In this investigation, the embodied, emotional and affective dimensions of nature–society relations are analyzed through the study of the transition processes of women who collect recyclable waste that have organized themselves into formal collectives, known as cooperatives. Knowledge, corporeality, aspirations, and perceptions of the daily lives of these women are part of a universe where the relationship between society and nature is understood as a collective, a hybrid world, in which recyclable waste and the materialities of infrastructure associated are vibrant and inventive material, a fundamental part of the reconstitution of the world of these women (Whatmore, 2002; Lorimer, 2012).

In the process of collecting information (between 2018 and 2019) qualitative methodologies were used that sought to capture the experiences of women waste pickers, in the west of the state of São Paulo, Brazil. Initially, a social meeting was held to present the research objectives, and volunteers were requested. Volunteer women, aged between 18 and 35, shared their daily lives after a few visits; interviews were conducted. Observation notebooks, audio records, and go-along techniques were also used to understand the existing dynamics, the socio-spatial configuration of living spaces, and the relationship between human and non-human actors.

The results of this study reveal that these women survived (dominated and invisible) for years as waste pickers of recyclable materials, without any social protection, until they made the decision to formally organize themselves, with the support of universities, the public sector, and other entities. Today, they have the means to obtain infrastructure and equipment to value the materials collected and improve working conditions – which, however, are still precarious. In fact, the buildings and environment where they perform their work are dangerous because the nature of the materials and their handling carry risks of contamination, and pollution control is reduced, yet they contain a liberating potential for these women – on the one hand, because they have become responsible for these places and equipment and, at the same time, they provide the opportunity to challenge their role in society, such as formal recognition of the profession, training to negotiate, improvement of income, achievement of social rights, deepening class solidarity relations, and building positive self-esteem; and on the other hand, because the non-human entities that they deal with are vibrant and dynamic partners in the reconstitution of their world, their atmospheres and affections. And they still constitute an arena to show the resistance of these women and the environmental crisis. These feelings are the result of unique and situated contexts that have been altered and reformulated (Valentine, 1997).

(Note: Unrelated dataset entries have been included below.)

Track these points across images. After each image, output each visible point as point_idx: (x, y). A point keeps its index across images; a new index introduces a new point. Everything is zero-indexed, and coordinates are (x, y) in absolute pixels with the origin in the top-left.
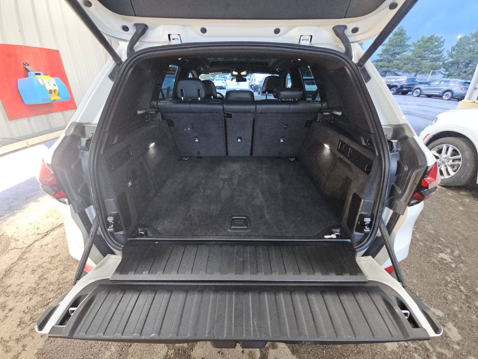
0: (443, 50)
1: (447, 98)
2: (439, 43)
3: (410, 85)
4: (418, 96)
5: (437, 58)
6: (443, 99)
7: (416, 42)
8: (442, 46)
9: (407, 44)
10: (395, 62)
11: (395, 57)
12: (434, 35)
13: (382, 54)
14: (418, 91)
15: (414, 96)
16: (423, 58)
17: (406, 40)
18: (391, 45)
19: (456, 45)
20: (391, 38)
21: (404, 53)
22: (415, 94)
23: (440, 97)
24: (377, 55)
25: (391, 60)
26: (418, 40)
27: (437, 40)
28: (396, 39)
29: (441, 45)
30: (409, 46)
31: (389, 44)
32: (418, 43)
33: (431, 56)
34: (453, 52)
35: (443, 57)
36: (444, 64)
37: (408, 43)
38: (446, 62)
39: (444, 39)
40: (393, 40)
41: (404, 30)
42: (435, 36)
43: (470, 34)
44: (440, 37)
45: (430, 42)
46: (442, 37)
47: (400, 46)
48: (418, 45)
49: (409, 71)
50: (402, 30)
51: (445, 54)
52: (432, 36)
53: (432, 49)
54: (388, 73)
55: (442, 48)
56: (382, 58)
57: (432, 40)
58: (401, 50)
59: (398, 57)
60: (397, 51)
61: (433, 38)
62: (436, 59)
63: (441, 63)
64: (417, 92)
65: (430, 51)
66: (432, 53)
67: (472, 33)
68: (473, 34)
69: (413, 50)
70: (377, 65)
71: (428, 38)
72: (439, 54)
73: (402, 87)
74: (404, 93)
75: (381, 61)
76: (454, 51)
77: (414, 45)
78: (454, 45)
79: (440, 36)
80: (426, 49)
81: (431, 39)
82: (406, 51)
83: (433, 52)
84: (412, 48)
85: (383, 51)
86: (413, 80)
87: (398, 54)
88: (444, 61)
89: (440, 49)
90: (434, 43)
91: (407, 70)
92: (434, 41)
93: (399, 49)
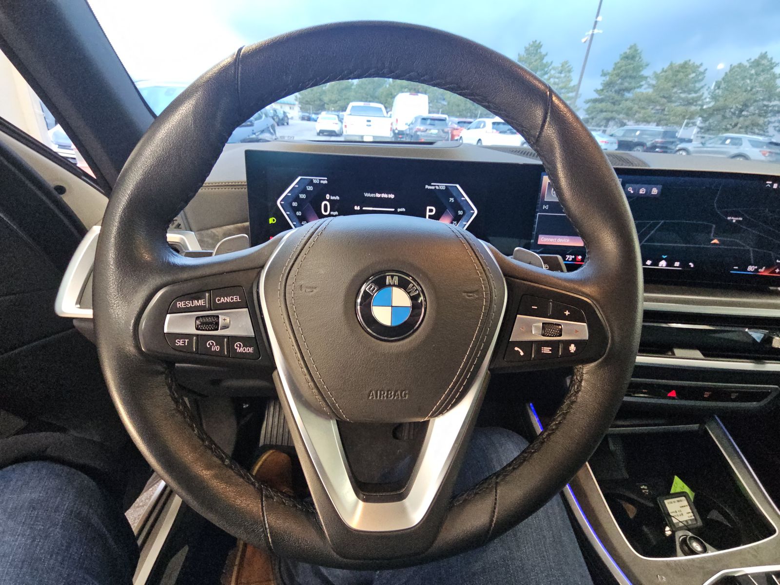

This investigation reflects on the implications of “more than human” geographies for studies on hybrid nature–society relationships (Demeritt, 2002; Braun, 2005; Hinchliffe and Whatmore, 2006) and contributes, in particular, to deepen knowledge on gender geographies in the Global South, where the fragility of formal institutions leaves women in a situation of domination and invisibility, but where women are empowered due to various factors, including those resulting from material and of the bonds between humans and non-humans.